Piccola, minuta, capelli neri come la pece ed uno sguardo affilato come la lama di un coltello.
Era il terrore dei figli e dei nipoti.
Quando andavamo a trascorrere le estati al lago di Garda, dove viveva, sapevamo benissimo che più lontano le saremmo stati e meno avremmo attirato le sue furie.
Si, perché la Gina non era la classica nonna tutta coccole e regalini, quella che si ferma a giocare con te ed a raccontarti le storie.
Quello piuttosto era mio nonno Donato, suo marito, di cui ho già raccontato ampiamente in passato
Lei era un carabiniere a cui non sfuggiva nulla, una furia della natura che avrò visto ridere di gusto solo una decina di volte nella mia vita.  Di pochissime parole, ma giuste per farsi capire e farti rigare dritto in un attimo.
Aveva un radar per le bugie e le malefatte: le bastava cambiare il tono della sua voce baritonale per far scendere il gelo intorno alla tavola.
In compenso era instancabile, non aveva paura di niente, era in grado di fare lavori maschili pesantissimi, si sciroppava 4 + 4 km a piedi lungo mulattiere impossibili che da casa la portavano al paese, giù al lago, con maggiore agilità di noi ragazzini. Al ritorno, tutto in salita, ci umiliava definitivamente arrivando a casa molto prima di noi.
Non era una cuoca sopraffina ma era una che sapeva far rinascere il nulla. Come tutte le donne figlie della guerra, non sprecava la minima briciola e le mie colazioni più belle sono state a casa sua, con i panini raffermi inzuppati in tazzoni di latte caldo. Il suo budino al cioccolato era un modo non parlato per farsi voler bene ed i suoi formidabili cavalli di battaglia erano lo spiedo e gli involtini di verza.
Con lo spiedo, era lei che gestiva il fuoco e controllava la lenta cottura della carne, irrorando di burro raccolto via via dalla leccarda, i lunghi spiedi da cui sfrigolavano pezzi lucidi di carne e patate.
Mentre scrivo, posso sentirne il profumo ed il sapore pieno e sapido in bocca e quando nella vita si assaggiano cose di tale bontà, si finisce col cercare per sempre quello stesso irripetibile gusto.
Gli involtini invece, sono un piatto che mi parla di lei attraverso le parole di mia madre, perché la verità è che non l'ho mai vista prepararli.
Mia madre sa quanto questa ricetta mi faccia pensare a nonna Gina e me li prepara spesso, sapendo che così sazia più un bisogno del mio cuore che del mio stomaco.
Ho capito ed imparato ad amare profondamente mia nonna solo da adulta, quando era più facile sedersi accanto a lei, ormai fragile ma sempre lucidissima, per farsi raccontare le sue storie.
Dai vent'anni fino al giorno in cui si è spenta, non perdevo occasione per stringerla (mi sembrava così piccola fra le mie braccia) e lei trovava comunque il modo per borbottare bonariamente che la stritolavo.
Che mi manchi moltissimo non descrive il vuoto che ha lasciato.
La mia nonna Gina e mia madre 
In tempo di Guerra la carne non era disponibile quindi questi involtini erano fatti primariamente con pane, aglio e prezzemolo. Successivamente, con il benessere, anche nonna arricchì il ripieno alla sua maniera, utilizzando comunque avanzi e recuperando pane raffermo e quello che trovava in frigorifero.

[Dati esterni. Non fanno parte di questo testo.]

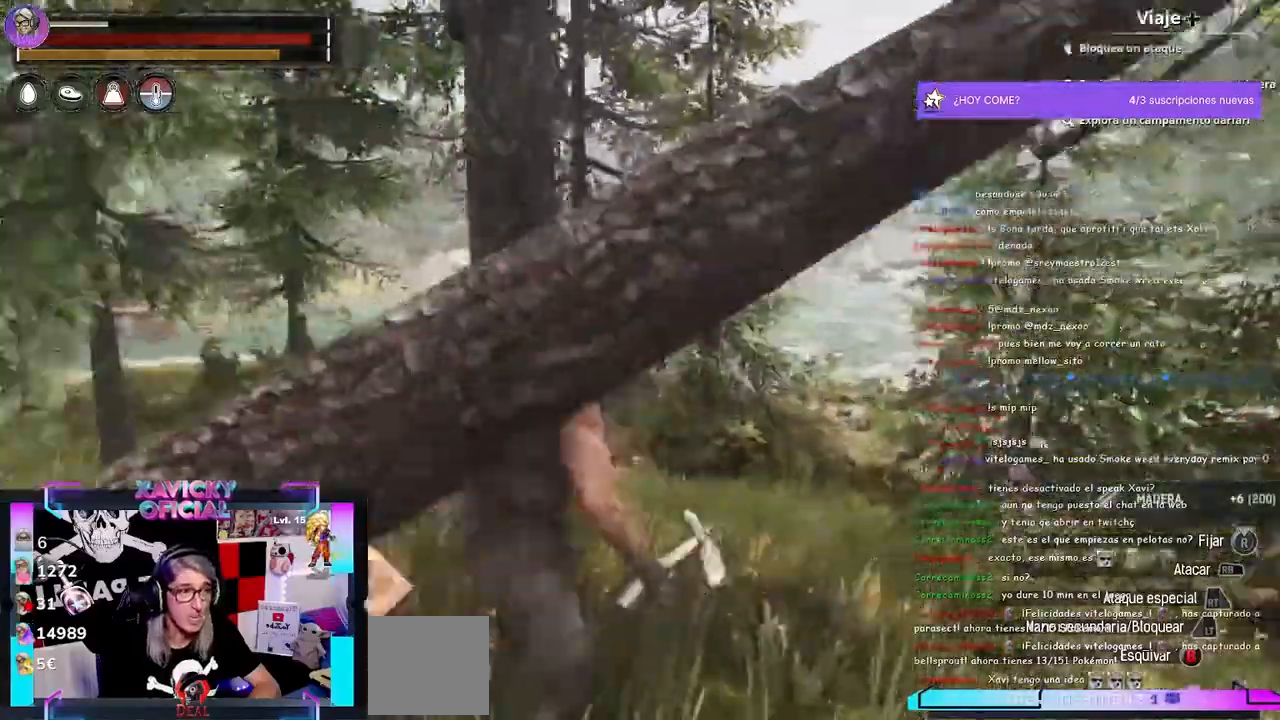
{"buttons": ["R2"], "left_stick": "center", "right_stick": "left", "events": []}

Gli involtini di verza di nonna Gina
Ingredienti
Involtini di verza di Nonna Gina.
-         400 gr di carne arrosto avanzata
-         80 gr di salame crudo, o salsiccia o mortadella a vs. piacere.
-         30 g di pane raffermo ammollato in acqua e ben strizzato 
-         3 cucchiai di parmigiano
-         3 cucchiai di pan grattato ( a vs. piacere)
-         50 gr. di prezzemolo tritato
-         1 spicchio d’aglio tritato
-         1 uovo
-         sale, pepe, noce moscata, q.b.
-         1 piccola verza (in Toscana è il Cavolo cappuccio) di c.ca 600 gr.
-         brodo vegetale
-         una cipolla
-         pancetta dolce a dadini 
-         vino bianco
Preparate le vs. polpettine tritando la carne nel mixer (io non la faccio troppo fine perché è piacevole sentire una certa consistenza quando si mastica) insieme al salame, quindi aggiungo il parmigiano, il pan grattato, il pane ben strizzato e sbriciolato, l’aglio e il prezzemolo, l’uovo, il sale, il pepe e la noce moscata, e mischio tutto in una ciotola (ben bene con le mani perché i sapori si devono mischiare).
Preparo poi delle polpettine grandi come noci.
Successivamente scelgo le foglie più belle della verza, eliminando le prime più dure e le faccio lessare per un paio di minuti( 4 o 5 alla volta) in una capiente pentola con acqua bollente salata. 
Le faccio asciugare su un canovaccio, tamponandole se necessario con carta assorbente.
Dopo avere eliminato la costa centrale e diviso le foglie a metà, comincio a confezionare i miei pacchettini di verza mettendo al centro una polpettina e chiudendo la foglia con un filo di rafia (o altra cordicella alimentare). 
Questa e l’operazione più laboriosa, ma ci prenderete presto la mano.
Con questa quantità di impasto, dovreste ottenere c.ca 25 involtini.
Se avete un bel coccio di terracotta, sarà perfetto per la cottura. 
Preparate la cipolla tritata e la fate passire con la pancetta in 2 bei cucchiai di olio extra vergine (in Lombardia usano il burro). 
Quindi ponete i vostri involtini nel coccio e fateli rosolare qualche minuto quindi fate sfumare un po’ di vino bianco. Quando il vino si è tirato, cominciate la cottura versando via via del brodo vegetale caldo, coprite e proseguite per c.ca 30 minuti. 
Lasciate che gli involtini assorbano il brodo formando un delizioso sughetto alla fine.
Io li servo con del riso bianco, Arborio o Vialone che si insaporisce con il sughetto degli involtini.



lunedì 11 febbraio 2013

Marmellata di arance e le storie del Belèssa.

Amarcord - N. Rota
Appena calava il sole, correvamo a guardarlo. 
Sapevamo di trovarlo là, con la falce in mano. Faceva lenti movimenti circolari, ritmici, perfetti e la lunga erba che un minuto prima era lì, alta quasi fino alle ginocchia, adesso formava mucchietti di fieno che lui sistemava ordinatamente intorno a sé. 
Noi bambini sedevamo sul prato, le ginocchia fra le braccia e lo osservavamo in silenzio, ipnotizzati. 
Il suono della falce era un sibilo di vento. 
La lama luccicava fra l'erba. 
Il nonno era grande. O almeno io lo ricordo così. Spalle larghe, forti, un bel portamento elegante. Era alto ed aveva un'espressione mite, rassicurante. Ricordo la sua onda nei capelli anche quando era scarmigliato.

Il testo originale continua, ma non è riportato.